■ Exercise text ■
________________

I’m preparing to arrive in Kigali while preparing to leave Arizona, nurturing the anticipating and tending the grief simultaneously. I walk a fine line, noticing all the lasts while envisioning all the firsts.

I wonder if I’ll have a new pet as my dog licks my fingers, and at the moment I envision some vague, furry shape in my future, I realise my absence will be an eternity for this solid furry shape in my present.

I buy seeds to plant my favourite herbs and vegetables in my future garden, and I know I will not see the first flowers and fruits of the baby trees growing now in my present garden.

I hope my unknown host family will like me even while I’m exchanging bad puns and sarcastic banter with the family I’ve always known.

A photo by Kalle Kortelainen. unsplash.com/photos/HnWoAM0bMec

Every day, every moment, I am beginning goodbyes.

Goodbye to my books as I stack them in bins for storage. Goodbye to short shorts as I pack for a more conservative culture. Goodbye to soul-baking desert heat as I look forward to a milder climate.

Goodbye to the sunflowers we picked along the highway and planted in the backyard, and goodbye to the overgrown tomato vine that supplies my breakfast so often. Goodbye to morning cuddles when my mother flops on top of me to wake me up, and goodbye to evening scuffles when my brother tries to correct my faulty karate form.

________________

■ Problems to solve ■
**1.** In the passage about leaving Arizona, retype the text from "I buy seeds" to "I’ve always known." without changing a word.
**2.** Answer these questions using the passage about leaving Arizona.
(a) Which city is the writer preparing to arrive in?
(b) What does the writer buy seeds to plant?
(c) What does the writer's brother try to correct in the evening scuffles?

■ Records ■
________________

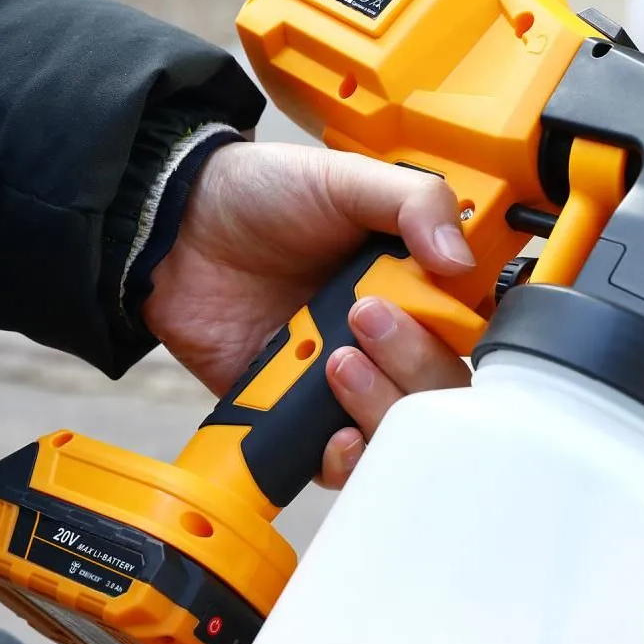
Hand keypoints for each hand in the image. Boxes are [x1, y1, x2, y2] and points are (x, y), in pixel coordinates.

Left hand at [142, 141, 473, 487]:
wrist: (177, 228)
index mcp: (411, 285)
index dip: (458, 334)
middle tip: (364, 318)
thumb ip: (416, 202)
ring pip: (396, 433)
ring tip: (338, 365)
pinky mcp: (296, 414)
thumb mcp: (346, 178)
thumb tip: (460, 260)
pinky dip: (343, 459)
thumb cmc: (262, 194)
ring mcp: (343, 381)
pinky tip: (332, 433)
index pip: (466, 333)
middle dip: (414, 366)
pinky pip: (338, 464)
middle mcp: (386, 340)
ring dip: (381, 411)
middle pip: (439, 390)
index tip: (430, 308)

________________

■ Answers in order ■
**1.**
I buy seeds to plant my favourite herbs and vegetables in my future garden, and I know I will not see the first flowers and fruits of the baby trees growing now in my present garden.

I hope my unknown host family will like me even while I’m exchanging bad puns and sarcastic banter with the family I’ve always known.

**2.**
(a) Kigali.
(b) Herbs and vegetables, for a future garden.
(c) The writer's faulty karate form.